I am not seeking to convey a message of destruction by asking whether Board members who fail to draft a development plan that complies with the statute could be removed. I think it would be helpful to know whether the DDA Board’s failure to accept a recommendation from Council to draft a development plan would be a material breach of their duties that potentially could cause removal.

My recollection of the conflict over the proper way to calculate the former limitation on the growth of the DDA’s TIF capture makes me believe that a polite request might not be enough to get the desired outcome. A polite request with the knowledge that a failure to act would be treated as a breach of their duties might be treated differently.

I often hear from residents who would like to dissolve the DDA. I happen to think the DDA still has the potential to be a constructive partner in shaping policy in out downtown.

By: Dave Askins Dave Askins Thu, 12 Jun 2014 17:55:11 +0000 Jack, you ask: “First, does the DDA Board’s failure to comply with the MCL 125.1667 development plan requirements constitute the statutory “for cause” basis for removing DDA Board members?”

This “failure” is not the responsibility solely of the DDA – because the development plan I’ve analyzed in this column as deficient was approved by the city council of 2003. Ultimately, it’s the 2003 edition of the city council that I think did not exercise adequate oversight to ensure that the renewal plan it was authorizing met the basic statutory requirements. Granted the council of that era was likely keen to see a DDA that had as much flexibility as possible to provide the city with funds. So the development plan approved by the council in 2003 fit that goal of a flexible DDA.

So I don’t see how it makes any sense at all to contemplate throwing anyone off the current DDA board for a decision that the city council ultimately made 10 years ago. I think Sally Petersen got it right during a joint council DDA board committee meeting in fall 2013 when she said about a related topic that appeared to her that “… it’s just that the city council historically has not held the DDA accountable …” [.pdf of committee meeting transcript]

Rather than contemplating the elimination of the DDA as suggested in [2] or throwing people off the DDA board as suggested in [3], I think a positive role that could be played by city councilmembers would be to provide firm encouragement to the DDA to take some specific steps towards putting the DDA on a more rigorous foundation of governance. For example, part of the city council’s message to the DDA could be: “We’d like you to put together a development plan that meets the specific criteria in the statute – for which your recently created five-year planning document could provide a foundation. And when you do we’d like to approve its inclusion in the TIF plan.” That sort of message might inspire a DDA board to roll up its sleeves and get that task done.

On the other hand, if councilmembers’ first thought is to wonder how DDA board members can be thrown off the board, then the only message that some board members might hear is: “We will destroy you.”

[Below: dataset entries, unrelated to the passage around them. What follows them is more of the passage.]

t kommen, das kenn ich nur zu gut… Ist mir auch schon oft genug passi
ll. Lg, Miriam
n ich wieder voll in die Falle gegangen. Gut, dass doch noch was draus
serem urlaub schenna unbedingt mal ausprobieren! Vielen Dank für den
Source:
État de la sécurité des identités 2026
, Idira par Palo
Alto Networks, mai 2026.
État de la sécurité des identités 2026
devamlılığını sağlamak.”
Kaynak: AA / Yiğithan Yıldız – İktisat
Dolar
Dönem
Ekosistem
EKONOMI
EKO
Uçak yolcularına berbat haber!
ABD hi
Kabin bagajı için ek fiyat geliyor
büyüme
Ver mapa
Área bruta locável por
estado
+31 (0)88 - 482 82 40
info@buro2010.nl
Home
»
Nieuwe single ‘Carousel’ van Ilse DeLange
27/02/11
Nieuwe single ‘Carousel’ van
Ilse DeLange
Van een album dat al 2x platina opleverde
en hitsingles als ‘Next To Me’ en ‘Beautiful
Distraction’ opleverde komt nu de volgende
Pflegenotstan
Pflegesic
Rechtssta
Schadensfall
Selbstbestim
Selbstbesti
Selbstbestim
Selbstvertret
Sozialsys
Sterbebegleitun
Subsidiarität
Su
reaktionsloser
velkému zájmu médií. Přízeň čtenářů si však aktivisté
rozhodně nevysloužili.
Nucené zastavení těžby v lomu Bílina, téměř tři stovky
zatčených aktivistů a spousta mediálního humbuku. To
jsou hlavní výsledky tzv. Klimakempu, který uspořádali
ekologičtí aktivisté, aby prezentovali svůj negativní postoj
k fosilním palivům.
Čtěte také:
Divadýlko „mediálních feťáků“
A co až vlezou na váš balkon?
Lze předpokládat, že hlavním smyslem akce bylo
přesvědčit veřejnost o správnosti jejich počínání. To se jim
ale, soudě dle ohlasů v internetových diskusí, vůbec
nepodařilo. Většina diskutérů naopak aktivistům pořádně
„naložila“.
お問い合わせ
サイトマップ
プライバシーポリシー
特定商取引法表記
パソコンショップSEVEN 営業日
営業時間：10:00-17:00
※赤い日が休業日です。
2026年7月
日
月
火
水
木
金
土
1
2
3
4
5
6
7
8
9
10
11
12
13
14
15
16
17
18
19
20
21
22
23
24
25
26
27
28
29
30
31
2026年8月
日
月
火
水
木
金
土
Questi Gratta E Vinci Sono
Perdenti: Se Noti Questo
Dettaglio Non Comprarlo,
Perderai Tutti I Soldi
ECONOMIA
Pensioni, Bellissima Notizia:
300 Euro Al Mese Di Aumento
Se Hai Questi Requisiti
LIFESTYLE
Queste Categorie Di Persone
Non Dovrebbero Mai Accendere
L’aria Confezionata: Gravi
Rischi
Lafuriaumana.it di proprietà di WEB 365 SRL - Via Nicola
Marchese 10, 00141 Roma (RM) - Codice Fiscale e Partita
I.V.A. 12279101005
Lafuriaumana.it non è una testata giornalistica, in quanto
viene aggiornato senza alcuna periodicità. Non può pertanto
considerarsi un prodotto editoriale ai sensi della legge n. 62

By: Steve Bean Steve Bean Thu, 12 Jun 2014 17:52:00 +0000 Re: #3, the question that comes to mind for me is whether the current board (or staff) makeup includes the necessary skill set for the creation of a good development plan. Government and non-profit administration, small business/retail operation, real estate, law—are those likely to be adequate to plan for a very different future?

Now would be a great time for the DDA to take a year or so (while the stock market tumbles and the economy follows it down) to put together a plan, pay off debt, and otherwise hold onto their reserves. Well thought out investments and policies could actually make a difference for the local economy in the years that follow. I’d put the transition to DDA district-wide rooftop solar electricity generation and distributed storage at the top of the list (with a concurrent requirement for efficient machinery, lighting, etc.).